Transformers (introduced in "Attention Is All You Need") solve this by replacing recurrence with attention — words in a sentence directly attend to other words.

Sentence: "The animal didn't cross the street because it was tired."
"it" → should attend to → "animal"

2. Transformer Architecture Overview

Each transformer block has two main parts: a self-attention layer and a feedforward network.

Input Tokens
  -> Token Embeddings
  -> Positional Encoding
  -> Self-Attention
  -> Feedforward Network
  -> Output

3. Self-Attention

Self-attention allows every word to look at all other words. Each token creates three vectors:

Query (Q) — what am I looking for?
Key (K) — what does each word contain?
Value (V) — the information to pass forward

Attention(Q, K, V) = softmax(QKᵀ / √d) · V

4. Multi-Head Attention

Instead of one attention calculation, transformers run multiple attention heads in parallel. Different heads learn different relationships — grammar, subject–verb agreement, coreference, semantic similarity.

5. Positional Encoding

Transformers have no built-in sense of order, so positional encodings are added to token embeddings:

embedding(word) + positional_encoding(position)

6. Encoder vs Decoder

Type	Used for	Example model
Encoder	Understanding (classification, NER, sentiment)	BERT
Decoder	Generation (chatbots, summarization)	GPT

7. BERT (Encoder-Only)

BERT reads text bidirectionally — it sees left and right context simultaneously.

Pretraining tasks:

Masked Language Modeling (MLM): some tokens are hidden and the model predicts them.
```
"The cat sat on the [MASK]" → "mat"
```
Next Sentence Prediction (NSP): model learns if sentence B logically follows sentence A.

8. GPT (Decoder-Only)

GPT predicts the next token given all previous tokens — it reads left to right only.

Training: "The cat sat on the" → predict "mat"
Objective: maximize P(next_token | previous_tokens)
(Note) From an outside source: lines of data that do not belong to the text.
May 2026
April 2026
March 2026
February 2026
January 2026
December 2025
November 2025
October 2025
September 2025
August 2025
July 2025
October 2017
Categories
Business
Common uses: chatbots, text generation, summarization, coding assistants, translation.

9. BERT vs GPT Comparison

Feature	BERT	GPT
Architecture	Encoder	Decoder
Reading direction	Bidirectional	Left → Right
Main task	Understanding	Generation
Training objective	Masked token prediction	Next-token prediction

To-do list

Learn

Understand the full transformer pipeline from token embeddings through stacked blocks to task outputs.
Learn the role of attention sublayers, feed-forward layers, residual paths, normalization, and masking.
Study the difference between encoder-only, decoder-only, and encoder-decoder architectures.
Understand why positional information is required in transformer models.
Know why transformers train efficiently yet still face long-sequence cost challenges.

Practice

Trace one input sentence through embeddings, positional encoding, one transformer block, and an output head.
Explain in your own words what changes when the same block is used in encoder-only versus decoder-only mode.
Compare transformer parallel training with recurrent step-by-step processing on the same toy sequence.
Read a minimal transformer implementation and label where attention, normalization, residuals, and the MLP appear.
Draw the visibility pattern for bidirectional processing versus causal generation.

Build

Create a one-page architecture note that explains a transformer block from memory with a clean diagram.
Run a tiny transformer example and log tensor shapes after embeddings, one block, and the output layer.
Build a comparison sheet showing when to choose encoder-only, decoder-only, or encoder-decoder designs.
Write a short technical note describing one long-context limitation and why it arises from the architecture.
Implement or inspect a toy block class and map each line to its architectural role.